Pues resulta que no solo no se ahorra batería, sino que se gasta más de la que debería. Incluso un ex ingeniero de Apple lo confirmó. Cerrar las aplicaciones de iOS es contraproducente y provoca el efecto contrario del que se busca. Vamos a ver el porqué de eso y algunos consejos para ahorrar batería de forma efectiva.
iOS administra sus recursos para que tú no tengas que hacerlo
Los usuarios de iOS se podrían dividir en dos mitades. La primera te asegura que todas las aplicaciones que ves en esa interfaz multitarea están abiertas y consumiendo recursos, y que por tanto hay que cerrarlas con tanta frecuencia como sea posible.
La segunda mitad te dirá que las aplicaciones que hay ahí no están abiertas, que lo que ves es un simple historial cronológico de las que tenías abiertas en el pasado, y que cerrarlas es absurdo.
Ninguna de las dos mitades tiene razón del todo, y ambas la tienen al mismo tiempo.
Las aplicaciones que ves nada más invocar la interfaz multitarea, las que quedan más cerca, sí están abiertas y consumen ciertos recursos como memoria RAM y algo de batería. Sin embargo, a medida que te desplazas hacia la izquierda, llega un punto en el que las aplicaciones ya no están abiertas y lo que ves es simplemente el historial de lo que en el pasado estuvo cargado en el sistema.

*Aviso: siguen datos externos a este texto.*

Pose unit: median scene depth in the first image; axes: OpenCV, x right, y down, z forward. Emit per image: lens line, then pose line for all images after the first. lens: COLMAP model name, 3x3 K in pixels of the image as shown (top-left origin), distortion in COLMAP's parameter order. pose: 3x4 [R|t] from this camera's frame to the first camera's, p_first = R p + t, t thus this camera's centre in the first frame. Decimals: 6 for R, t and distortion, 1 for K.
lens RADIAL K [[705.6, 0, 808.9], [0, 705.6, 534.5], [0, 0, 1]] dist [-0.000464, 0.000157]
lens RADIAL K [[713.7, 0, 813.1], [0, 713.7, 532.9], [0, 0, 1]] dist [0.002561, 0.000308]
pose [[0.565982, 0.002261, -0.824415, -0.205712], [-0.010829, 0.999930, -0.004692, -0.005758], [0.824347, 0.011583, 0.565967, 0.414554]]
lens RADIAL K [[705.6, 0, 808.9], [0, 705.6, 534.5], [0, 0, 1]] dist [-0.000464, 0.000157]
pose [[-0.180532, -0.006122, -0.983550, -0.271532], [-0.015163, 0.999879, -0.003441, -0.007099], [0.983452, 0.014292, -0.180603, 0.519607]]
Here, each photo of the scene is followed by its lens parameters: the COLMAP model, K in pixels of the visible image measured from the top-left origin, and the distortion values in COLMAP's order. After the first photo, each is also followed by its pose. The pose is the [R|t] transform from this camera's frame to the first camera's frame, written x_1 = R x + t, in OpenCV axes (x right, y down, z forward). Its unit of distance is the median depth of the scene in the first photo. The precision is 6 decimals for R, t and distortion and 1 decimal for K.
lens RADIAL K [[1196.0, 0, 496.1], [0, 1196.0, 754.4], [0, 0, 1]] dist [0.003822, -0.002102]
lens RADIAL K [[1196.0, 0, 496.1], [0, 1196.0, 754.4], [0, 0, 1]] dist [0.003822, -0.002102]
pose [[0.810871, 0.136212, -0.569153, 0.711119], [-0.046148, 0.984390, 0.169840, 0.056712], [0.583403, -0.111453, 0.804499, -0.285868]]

Apple nunca te dirá en qué momento iOS cierra aplicaciones para optimizar recursos
Puedes distinguir unas de otras al recargarlas desde la interfaz multitarea. Si la aplicación aparece instantáneamente y puedes empezar a usarla sin esperar ni una décima de segundo, estaba cargada. Si tarda unos segundos en cargar o aparece la pantalla de título, iOS la ha vuelto a abrir desde cero.
Ahora te puedes preguntar: ¿y cómo sé a partir de qué punto dejo de ver aplicaciones cargadas para pasar al historial? La respuesta es que... no puedes saberlo. Apple no revela ese dato, y lo hace por una razón: no deberías tener que preocuparte por eso. iOS ya se encarga de gestionar esos recursos. Cuando haga falta memoria para abrir una aplicación, el sistema cerrará lo que no necesite. No hace falta que lo hagas tú.
Si cierras una aplicación 100 veces, obligas al iPhone a cargarla 100 veces desde cero
Además, si cierras constantemente una aplicación que usas todo el tiempo (como WhatsApp o Instagram), estás obligando al sistema a cargarla desde cero decenas de veces. Eso se traduce en un gasto mucho mayor de batería, cuando iOS la optimiza dejándola ya cargada para que abrirla solo requiera mostrarla en pantalla.
Cerrar las aplicaciones de iOS constantemente equivale a querer ir de la cocina al salón pero haciendo el esfuerzo de salir de casa, ponerse el abrigo, bajar a la calle, cerrar la puerta, volver a abrirla, subir, quitarse el abrigo y entonces ir al salón. Absurdo, ¿verdad?
Por eso, lo mejor que puedes hacer es dejar de cerrar todas las aplicaciones constantemente. En todo caso, si te falta batería y no puedes cargar el teléfono, puedes cerrar apps como mapas o juegos para minimizar el consumo. Y si lo que te preocupa es que ciertas aplicaciones se actualicen en segundo plano sin que tú quieras, la solución no es cerrarlas a mano: ve a Ajustes > General > Actualización en segundo plano y decide ahí qué apps tienen ese permiso. Es mucho más efectivo y no le cuesta nada al sistema.